• **Istruzioni**:
A. Nel brano sui bagnini, che cosa raccoglievano i bagnini dalla battigia dopo le mareggiate?
B. Riprenda il brano sui bagnini, proseguendolo dopo l'ultima frase.

I bagnini, affidatari dell’arenile per la manutenzione e la pulizia montavano i capanni di legno, raccoglievano l’almadira dalla battigia dopo le mareggiate; sono uomini che hanno conosciuto il mare e lo hanno affrontato e sfidato per lavoro e nutrimento. In tanti, scesi dalle campagne del circondario, dalla Valconca e dagli altri paesi, anche del riminese, sono diventati pescatori d’inverno e custodi delle grandi ville cresciute sull’arenile, d’estate.
Anche battellanti, con le loro lance, oggi sostituite dai cutter, note come battelli da valle (per via del vento di valle, ossia la brezza mattutina che spira lungo la costa dalla punta di Gabicce) per portare in mare in gita a vela i villeggianti durante i mesi estivi, in coincidenza col cautelare fermo pesca.
I bagnini sono stati da subito attenti conoscitori delle esigenze dei bagnanti, garantivano assistenza a incauti o deboli nuotatori durante il bagno, piantavano i picchetti delle tende parasole orientandole per lenire la calura, si guadagnarono anche un posto nel firmamento delle mitologie italiche per le premure e le evasioni erotiche riservate alle turiste. Poi vennero le concessioni demaniali e l’autonomia del mestiere.

• **Voci**:
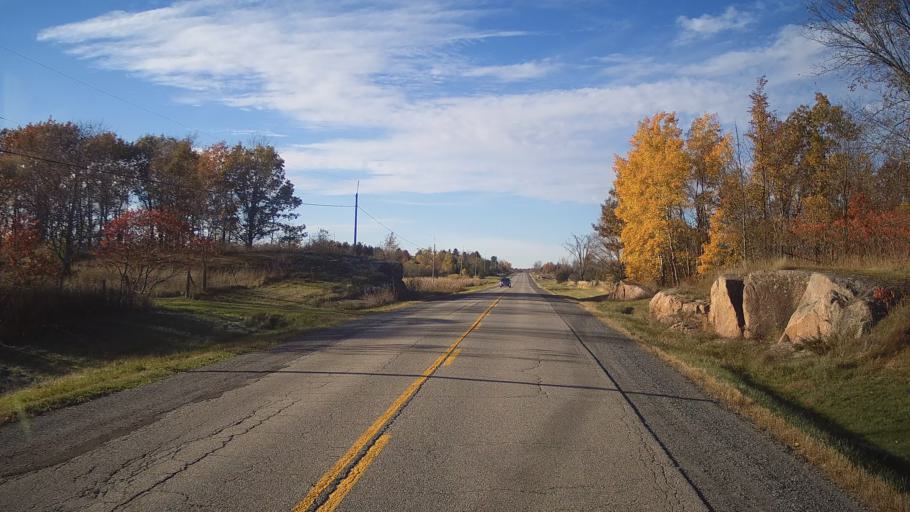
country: CA
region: Ontario
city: Perth
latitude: 44.7085
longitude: -76.4328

• **Risultati**:
A. L'almadira.

B.
I bagnini di Cattolica (come quelli di Rimini e di Riccione) sempre più numerosi riunirono le loro forze fondando cooperative. Bagnini non più assunti dai ricchi aristocratici, dai notabili borghesi che chiudevano le ville durante i mesi freddi, ma protagonisti, a partire dal secondo dopoguerra, di quella grande stagione che ha il suo apice in quel periodo storico – dal 1953 al 1963 – che segna la nascita del turismo di massa e dell’espansione economica e produttiva della riviera.
Una storia tutta adriatica grazie alla tenacia e spesso alla simpatia di questi ruvidi personaggi che hanno lasciato un segno nella memoria balneare e vacanziera di decine e decine di forestieri e turisti è raccontata in una mostra dal titolo ‘Bagnini, un mestiere antico per il turismo’ (Galleria Comunale S.Croce, 23 luglio-30 agosto 2010).
Ciò che emerge dalle ricerche è una inedita documentazione fotografica (che porta la firma dell’Istituzione Culturale della Regina), dagli album familiari, dai racconti e dalle testimonianze degli anziani grazie alla passione di Dorigo Vanzolini da anni impegnato nella ‘ricostruzione’ umana e antropologica, identitaria e visiva del paese di Cattolica.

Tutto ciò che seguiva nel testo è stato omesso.